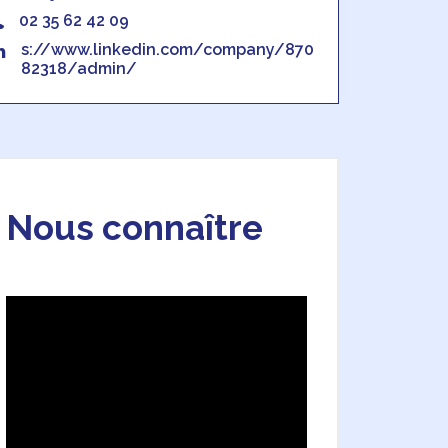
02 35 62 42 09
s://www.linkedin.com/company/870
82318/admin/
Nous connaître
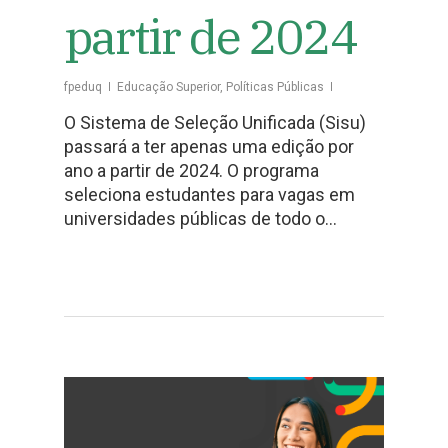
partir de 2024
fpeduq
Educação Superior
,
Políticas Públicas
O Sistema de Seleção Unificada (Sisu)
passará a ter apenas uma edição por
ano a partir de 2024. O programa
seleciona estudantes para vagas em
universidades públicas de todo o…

▸ **WORK TO COMPLETE**
All of the records need to be restated word for word, but not the pictures.

▸ **RESPONSE BELOW**
02 35 62 42 09
s://www.linkedin.com/company/870
82318/admin/
Nous connaître
partir de 2024
fpeduq
Educação Superior
,
Políticas Públicas
O Sistema de Seleção Unificada (Sisu)
passará a ter apenas uma edição por
ano a partir de 2024. O programa
seleciona estudantes para vagas em
universidades públicas de todo o…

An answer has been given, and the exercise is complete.